Medication for ADHD: Short Term Gains, Little Long Term Impact

Give some kids Adderall, and they seem transformed. Formerly fidgety or lost in daydreams, they seem to focus and pay attention. Surely this ought to have a huge impact on their lives, or at least their careers in school. But no:
For most people with ADHD, these medications — typically formulations of methylphenidate or amphetamine — quickly calm them down and increase their ability to concentrate. Although these behavioural changes make the drugs useful, a growing body of evidence suggests that the benefits mainly stop there. Studies indicate that the improvements seen with medication do not translate into better academic achievement or even social adjustment in the long term: people who were medicated as children show no improvements in antisocial behaviour, substance abuse or arrest rates later in life, for example.

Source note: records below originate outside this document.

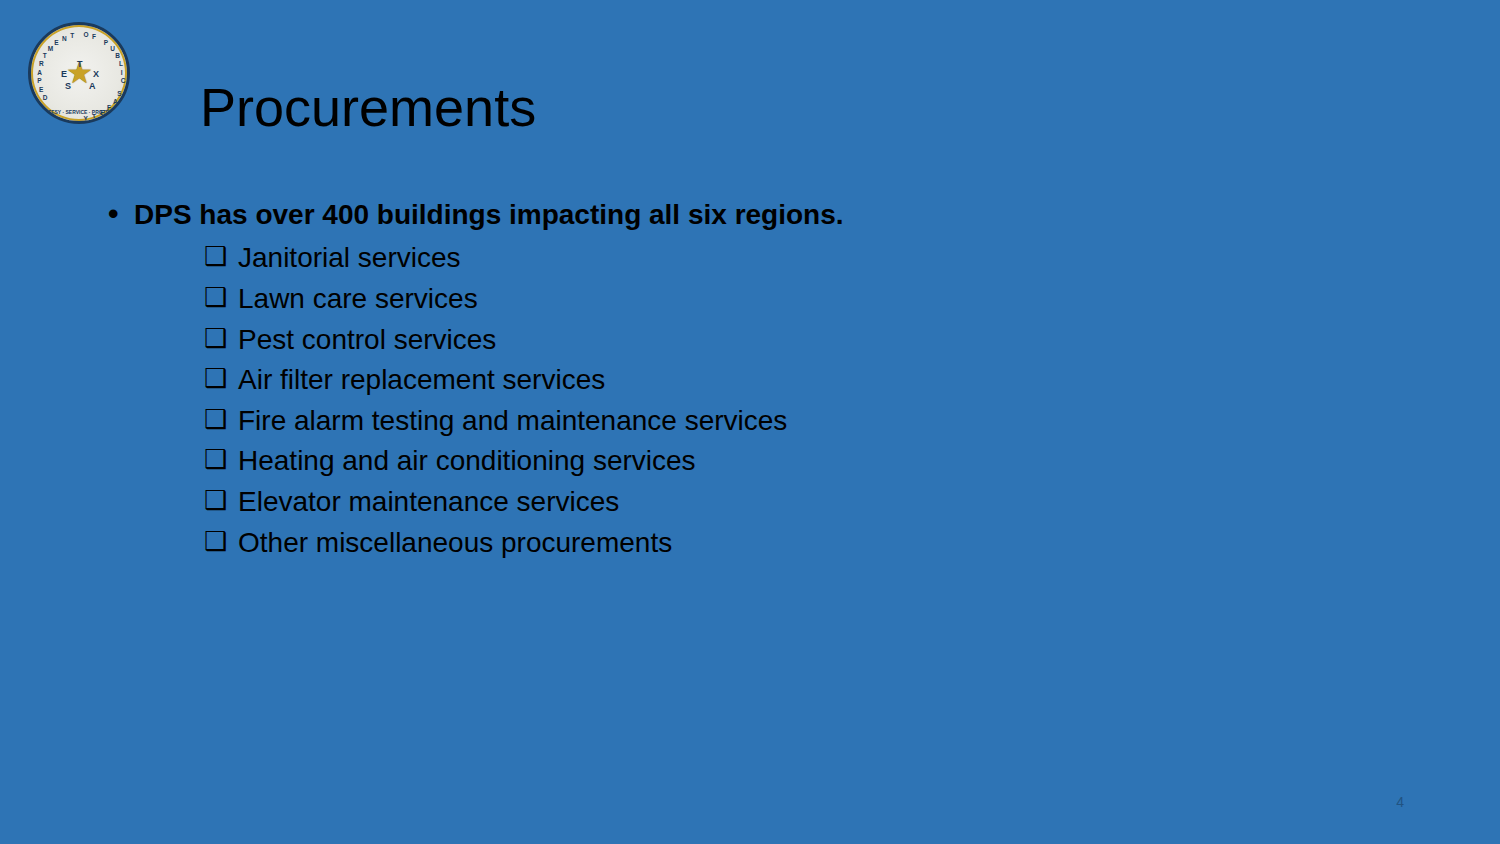D E P A R T M E N T O F P U B L I C S A F E T Y
★
T E X A S
COURTESY · SERVICE · PROTECTION
Procurements
DPS has over 400 buildings impacting all six regions.
Janitorial services
Lawn care services
Pest control services
Air filter replacement services
Fire alarm testing and maintenance services
Heating and air conditioning services
Elevator maintenance services
Other miscellaneous procurements
4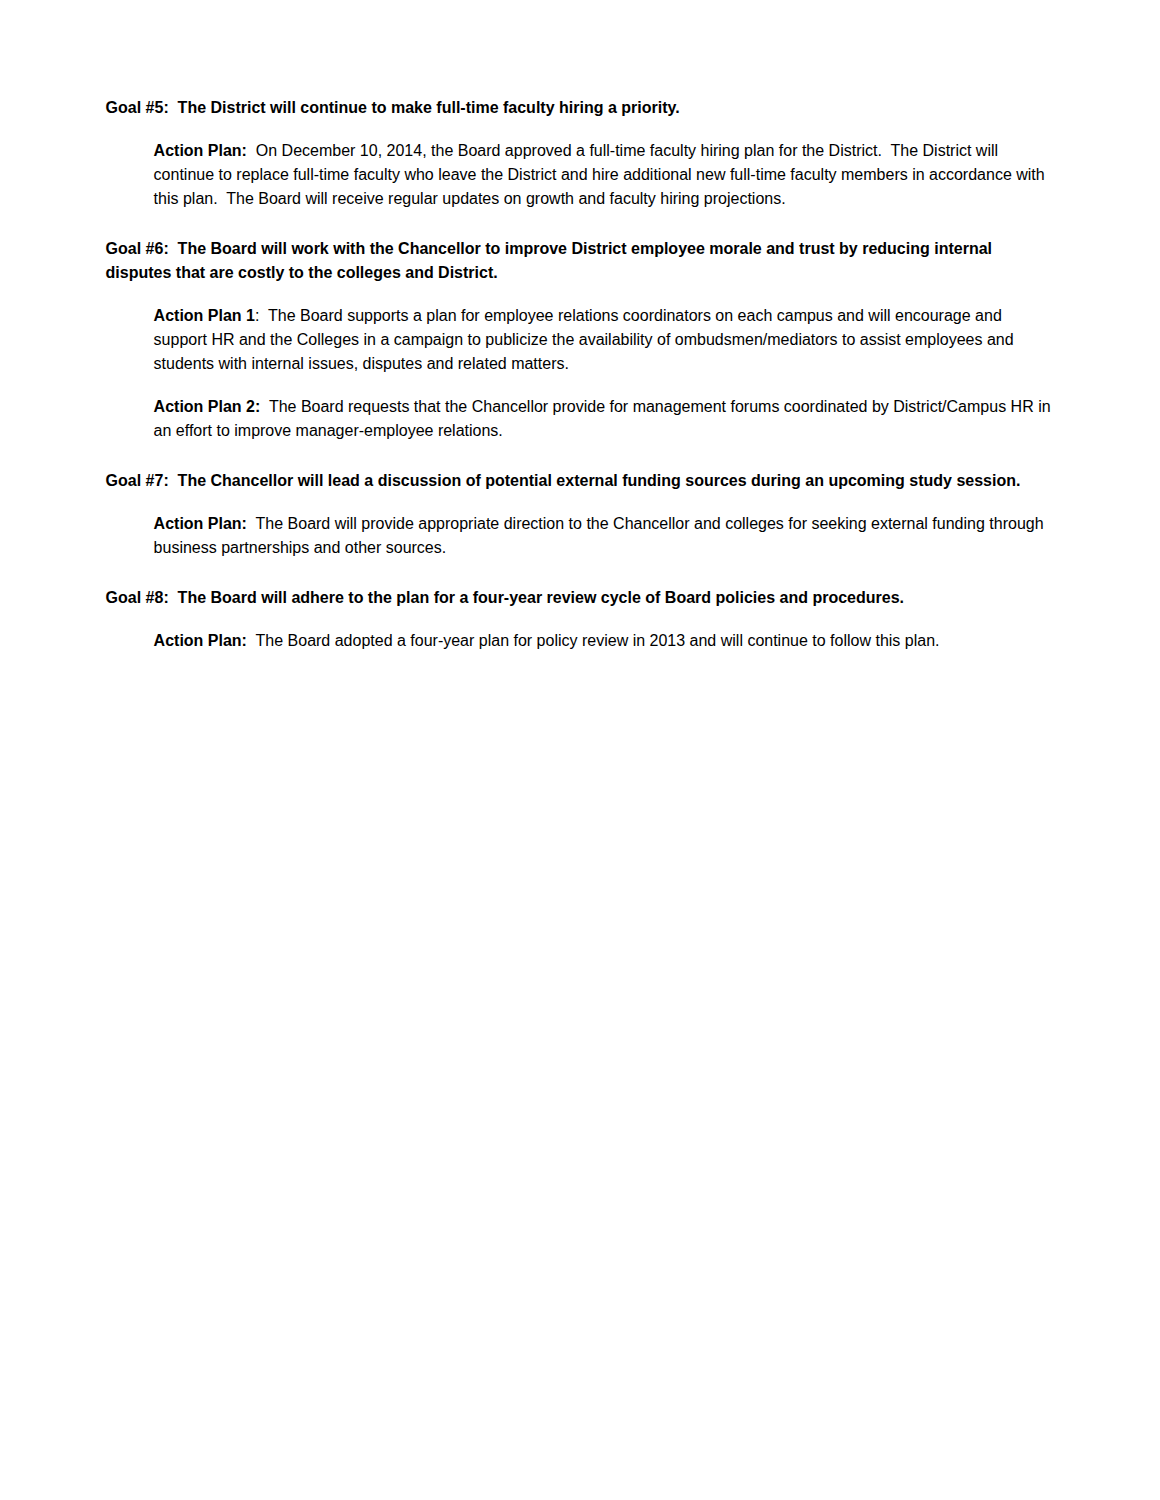Goal #5: The District will continue to make full-time faculty hiring a priority.
Action Plan: On December 10, 2014, the Board approved a full-time faculty hiring plan for the District. The District will continue to replace full-time faculty who leave the District and hire additional new full-time faculty members in accordance with this plan. The Board will receive regular updates on growth and faculty hiring projections.
Goal #6: The Board will work with the Chancellor to improve District employee morale and trust by reducing internal disputes that are costly to the colleges and District.
Action Plan 1: The Board supports a plan for employee relations coordinators on each campus and will encourage and support HR and the Colleges in a campaign to publicize the availability of ombudsmen/mediators to assist employees and students with internal issues, disputes and related matters.
Action Plan 2: The Board requests that the Chancellor provide for management forums coordinated by District/Campus HR in an effort to improve manager-employee relations.
Goal #7: The Chancellor will lead a discussion of potential external funding sources during an upcoming study session.
Action Plan: The Board will provide appropriate direction to the Chancellor and colleges for seeking external funding through business partnerships and other sources.
Goal #8: The Board will adhere to the plan for a four-year review cycle of Board policies and procedures.
Action Plan: The Board adopted a four-year plan for policy review in 2013 and will continue to follow this plan.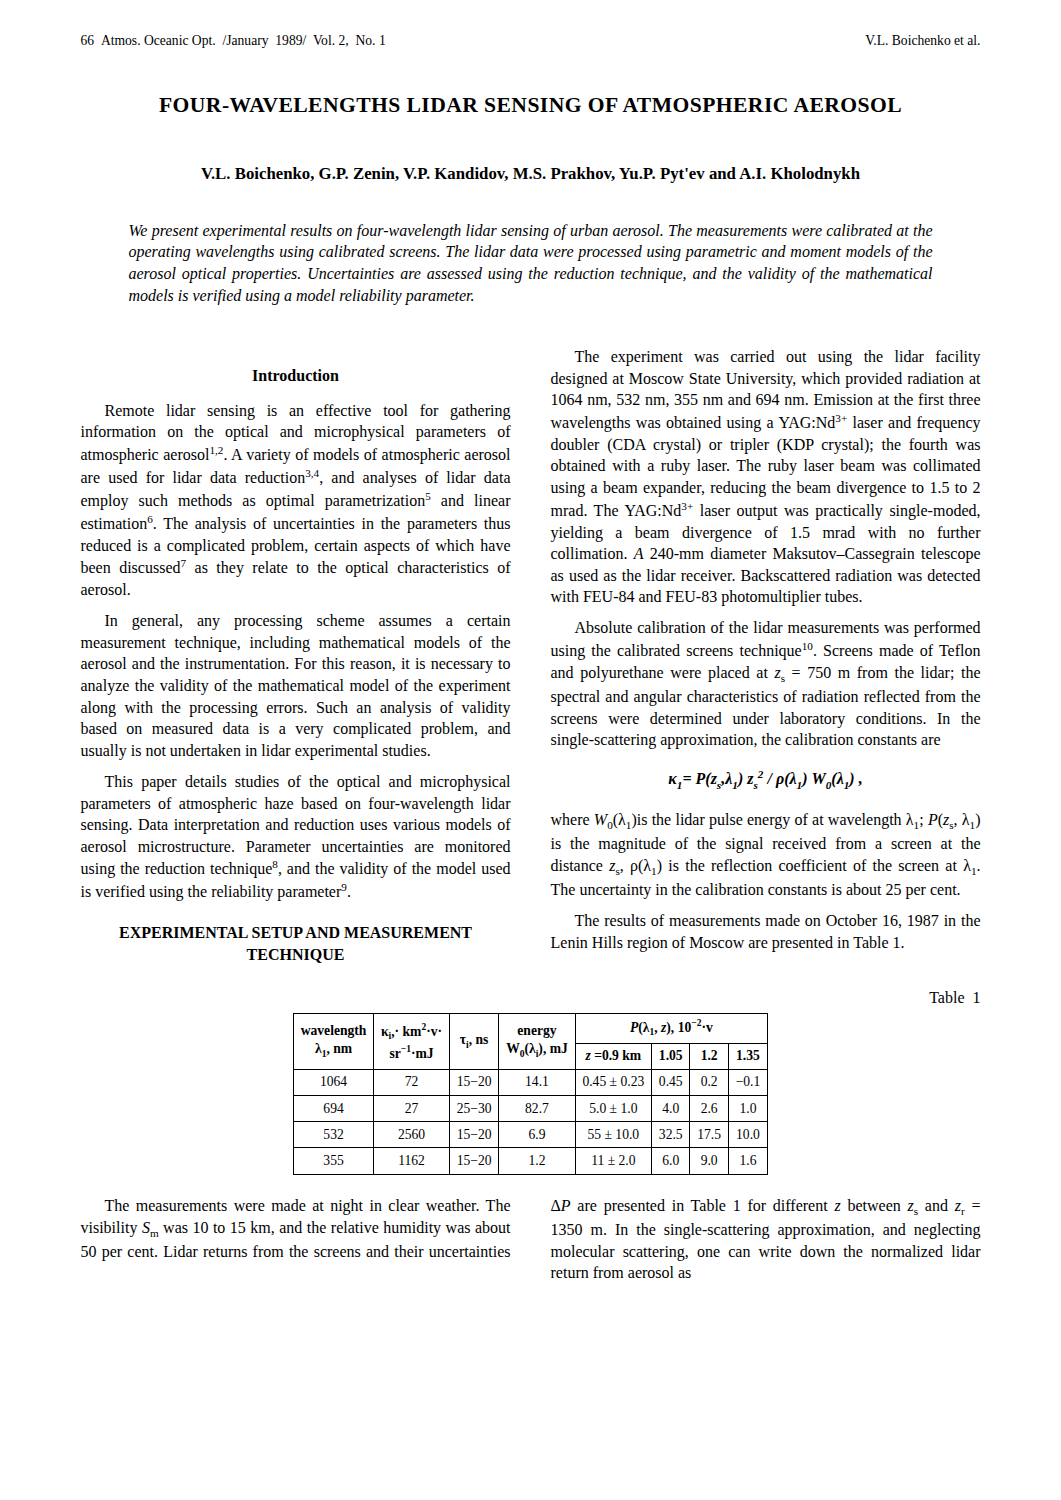66 Atmos. Oceanic Opt. /January 1989/ Vol. 2, No. 1 V.L. Boichenko et al.
FOUR-WAVELENGTHS LIDAR SENSING OF ATMOSPHERIC AEROSOL
V.L. Boichenko, G.P. Zenin, V.P. Kandidov, M.S. Prakhov, Yu.P. Pyt'ev and A.I. Kholodnykh
We present experimental results on four-wavelength lidar sensing of urban aerosol. The measurements were calibrated at the operating wavelengths using calibrated screens. The lidar data were processed using parametric and moment models of the aerosol optical properties. Uncertainties are assessed using the reduction technique, and the validity of the mathematical models is verified using a model reliability parameter.
Introduction
Remote lidar sensing is an effective tool for gathering information on the optical and microphysical parameters of atmospheric aerosol1,2. A variety of models of atmospheric aerosol are used for lidar data reduction3,4, and analyses of lidar data employ such methods as optimal parametrization5 and linear estimation6. The analysis of uncertainties in the parameters thus reduced is a complicated problem, certain aspects of which have been discussed7 as they relate to the optical characteristics of aerosol.
In general, any processing scheme assumes a certain measurement technique, including mathematical models of the aerosol and the instrumentation. For this reason, it is necessary to analyze the validity of the mathematical model of the experiment along with the processing errors. Such an analysis of validity based on measured data is a very complicated problem, and usually is not undertaken in lidar experimental studies.
This paper details studies of the optical and microphysical parameters of atmospheric haze based on four-wavelength lidar sensing. Data interpretation and reduction uses various models of aerosol microstructure. Parameter uncertainties are monitored using the reduction technique8, and the validity of the model used is verified using the reliability parameter9.
EXPERIMENTAL SETUP AND MEASUREMENT TECHNIQUE
The experiment was carried out using the lidar facility designed at Moscow State University, which provided radiation at 1064 nm, 532 nm, 355 nm and 694 nm. Emission at the first three wavelengths was obtained using a YAG:Nd3+ laser and frequency doubler (CDA crystal) or tripler (KDP crystal); the fourth was obtained with a ruby laser. The ruby laser beam was collimated using a beam expander, reducing the beam divergence to 1.5 to 2 mrad. The YAG:Nd3+ laser output was practically single-moded, yielding a beam divergence of 1.5 mrad with no further collimation. A 240-mm diameter Maksutov–Cassegrain telescope as used as the lidar receiver. Backscattered radiation was detected with FEU-84 and FEU-83 photomultiplier tubes.
Absolute calibration of the lidar measurements was performed using the calibrated screens technique10. Screens made of Teflon and polyurethane were placed at zs = 750 m from the lidar; the spectral and angular characteristics of radiation reflected from the screens were determined under laboratory conditions. In the single-scattering approximation, the calibration constants are
κ1= P(zs,λ1) zs2 / ρ(λ1) W0(λ1) ,
where W0(λ1)is the lidar pulse energy of at wavelength λ1; P(zs, λ1) is the magnitude of the signal received from a screen at the distance zs, ρ(λ1) is the reflection coefficient of the screen at λ1. The uncertainty in the calibration constants is about 25 per cent.
The results of measurements made on October 16, 1987 in the Lenin Hills region of Moscow are presented in Table 1.
Table 1
| wavelength λ 1 , nm | κ i ,· km 2 ·v· sr −1 ·mJ | τ i , ns | energy W 0 (λ i ), mJ | P (λ 1 , z ), 10 −2 ·v |
| --- | --- | --- | --- | --- |
| z =0.9 km | 1.05 | 1.2 | 1.35 |
| 1064 | 72 | 15−20 | 14.1 | 0.45 ± 0.23 | 0.45 | 0.2 | −0.1 |
| 694 | 27 | 25−30 | 82.7 | 5.0 ± 1.0 | 4.0 | 2.6 | 1.0 |
| 532 | 2560 | 15−20 | 6.9 | 55 ± 10.0 | 32.5 | 17.5 | 10.0 |
| 355 | 1162 | 15−20 | 1.2 | 11 ± 2.0 | 6.0 | 9.0 | 1.6 |
The measurements were made at night in clear weather. The visibility Sm was 10 to 15 km, and the relative humidity was about 50 per cent. Lidar returns from the screens and their uncertainties ΔP are presented in Table 1 for different z between zs and zr = 1350 m. In the single-scattering approximation, and neglecting molecular scattering, one can write down the normalized lidar return from aerosol as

Many studies have shown that stimulants help students with ADHD for a year or so, helping them do more work and get better grades, but then the effect fades:
In the early 1990s, as rates of stimulant prescriptions were beginning to climb, the National Institute of Mental Health in Bethesda, Maryland, funded a study to compare different treatments for the disorder. Known as the Multimodal Treatment Study of Children with ADHD, or MTA, the study randomized 579 children aged between seven and ten with ADHD to receive one of four treatments: stimulant medication, behaviour therapy, medication and behaviour therapy combined or whatever care they had already been receiving.

After 14 months, the groups treated with medication alone and medication plus behaviour therapy showed greater improvements in core ADHD symptoms than the other two groups. For academic achievement, only the group receiving medication and behaviour therapy combined outperformed the group receiving regular care. By three years in, the four groups had become indistinguishable on every measure. Treatment conferred no lasting benefit in terms of grades, test scores or social adjustment. Eight years later, it was the same story. “Nothing we did could tease out and say there's a long-term effect,” says Swanson, who was one of the lead investigators on the MTA.
Katherine Sharpe has an interesting essay exploring why that might be. Some people think the cause is inadequate medical follow-up; kids stop taking the drugs or don't get the right dose or what have you. But another explanation is that while it looks like kids are learning more, they really are not:
In the 1970s, two researchers, Russell Barkley and Charles Cunningham, noted that when children with ADHD took stimulants, parents and teachers rated their academic performance as vastly improved. But objective measurements showed that the quality of their work hadn't changed.
This is more evidence that the real problem is not the students, but the strange expectation that 7-year-old boys will sit still all day.